:: SOURCE TEXT ::
Top 5 ETH Yield Farming Hacks to BOOST Your Returns

Watch the full panel discussion on Gamma Prime’s YouTube channel

Panel discussion with John Divine, Digital Asset OTC Trading at Blockfills

As Ethereum becomes a balance sheet asset for companies, funds, and DAOs, managing ETH–USD risk will be critical. Options and structured products offer powerful tools for hedging, generating yield, and unlocking liquidity – whether through bilateral trading, exchanges, or decentralized protocols. With strategies like covered calls, cash-secured puts, and basis trades, the Ethereum options market is rapidly evolving into a vital part of both DeFi and traditional finance.

John Divine from Blockfills dives deeper into this matter.

John

I’m gonna talk to you today about Ethereum options markets. We’re gonna talk about these in two segments.

We’re gonna think about them through bilateral trading, as in over-the-counter trading, or also via an exchange. And we’re also gonna talk about it as in concepts for decentralized finance and how options markets and structured products are gonna start trading, or even more significantly, gonna start trading in decentralized venues.

So, why are we talking about Ethereum options?

Number one, before I get to the bullet points, Ethereum is going to be, and already is, becoming a balance sheet asset for a number of entities, corporations, obviously hedge funds, and of course, our Ethereum whales that are already invested in the asset.

So if, like Bitcoin, Ethereum is gonna become a balance sheet asset, treasury managers need to be able to manage the risk between ETH and dollars, or the ETH dollar spread. Also, as we’re all aware of in this room, Ethereum is a global settlement layer. So they’re perfect for clearing options transactions.

Options are risk transfer mechanisms, and we’re gonna put them to work to defend our Ethereum position. I’ll show you how we do that.

:: WHAT IS NEEDED ::
Please rewrite the part of the Ethereum options text that opens with "We’re gonna think" and closes with "in decentralized venues.", swapping "over-the-counter" for "off-exchange".

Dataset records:
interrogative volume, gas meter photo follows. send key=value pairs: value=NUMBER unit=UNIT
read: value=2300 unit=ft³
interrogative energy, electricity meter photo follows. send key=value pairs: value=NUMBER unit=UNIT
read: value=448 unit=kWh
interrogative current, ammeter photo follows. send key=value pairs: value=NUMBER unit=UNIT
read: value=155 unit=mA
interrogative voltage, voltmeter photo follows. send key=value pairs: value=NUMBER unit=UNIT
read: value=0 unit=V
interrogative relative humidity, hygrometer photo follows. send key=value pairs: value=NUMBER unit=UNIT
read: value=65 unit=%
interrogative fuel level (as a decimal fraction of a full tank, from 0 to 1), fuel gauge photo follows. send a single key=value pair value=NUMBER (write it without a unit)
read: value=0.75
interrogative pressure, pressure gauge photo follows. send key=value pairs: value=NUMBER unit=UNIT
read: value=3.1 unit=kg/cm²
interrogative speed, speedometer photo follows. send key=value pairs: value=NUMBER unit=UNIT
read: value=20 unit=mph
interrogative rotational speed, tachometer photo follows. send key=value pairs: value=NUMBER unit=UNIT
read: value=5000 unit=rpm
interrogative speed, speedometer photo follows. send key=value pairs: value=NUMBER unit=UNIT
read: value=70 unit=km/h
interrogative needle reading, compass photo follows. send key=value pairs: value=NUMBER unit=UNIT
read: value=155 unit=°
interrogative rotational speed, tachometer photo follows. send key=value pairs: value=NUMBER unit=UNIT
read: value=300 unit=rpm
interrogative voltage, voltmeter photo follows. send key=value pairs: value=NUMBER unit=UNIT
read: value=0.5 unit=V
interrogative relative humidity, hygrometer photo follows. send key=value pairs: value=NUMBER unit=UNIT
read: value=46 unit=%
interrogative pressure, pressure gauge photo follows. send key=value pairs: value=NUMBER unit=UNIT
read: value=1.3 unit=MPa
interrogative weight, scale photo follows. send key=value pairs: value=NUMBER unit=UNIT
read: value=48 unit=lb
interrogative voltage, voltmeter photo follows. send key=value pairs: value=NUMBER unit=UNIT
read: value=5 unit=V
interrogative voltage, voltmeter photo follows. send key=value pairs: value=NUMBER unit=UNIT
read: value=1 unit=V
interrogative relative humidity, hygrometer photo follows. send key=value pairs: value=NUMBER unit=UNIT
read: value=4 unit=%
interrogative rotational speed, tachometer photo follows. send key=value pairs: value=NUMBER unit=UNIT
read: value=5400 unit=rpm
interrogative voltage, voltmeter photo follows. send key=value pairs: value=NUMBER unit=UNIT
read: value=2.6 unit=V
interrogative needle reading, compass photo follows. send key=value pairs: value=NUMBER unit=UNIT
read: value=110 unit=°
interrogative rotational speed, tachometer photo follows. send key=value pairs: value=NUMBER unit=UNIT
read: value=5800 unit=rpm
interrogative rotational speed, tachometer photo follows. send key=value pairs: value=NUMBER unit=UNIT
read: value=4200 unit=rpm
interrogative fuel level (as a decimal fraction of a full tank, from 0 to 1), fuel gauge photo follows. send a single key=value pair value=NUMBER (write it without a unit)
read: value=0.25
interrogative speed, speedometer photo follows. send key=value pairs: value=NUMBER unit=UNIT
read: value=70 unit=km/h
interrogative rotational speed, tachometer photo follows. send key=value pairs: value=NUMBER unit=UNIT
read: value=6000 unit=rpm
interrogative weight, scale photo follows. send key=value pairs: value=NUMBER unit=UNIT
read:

:: EXERCISE OUTPUT ::
We’re gonna think about them through bilateral trading, as in off-exchange trading, or also via an exchange. And we’re also gonna talk about it as in concepts for decentralized finance and how options markets and structured products are gonna start trading, or even more significantly, gonna start trading in decentralized venues.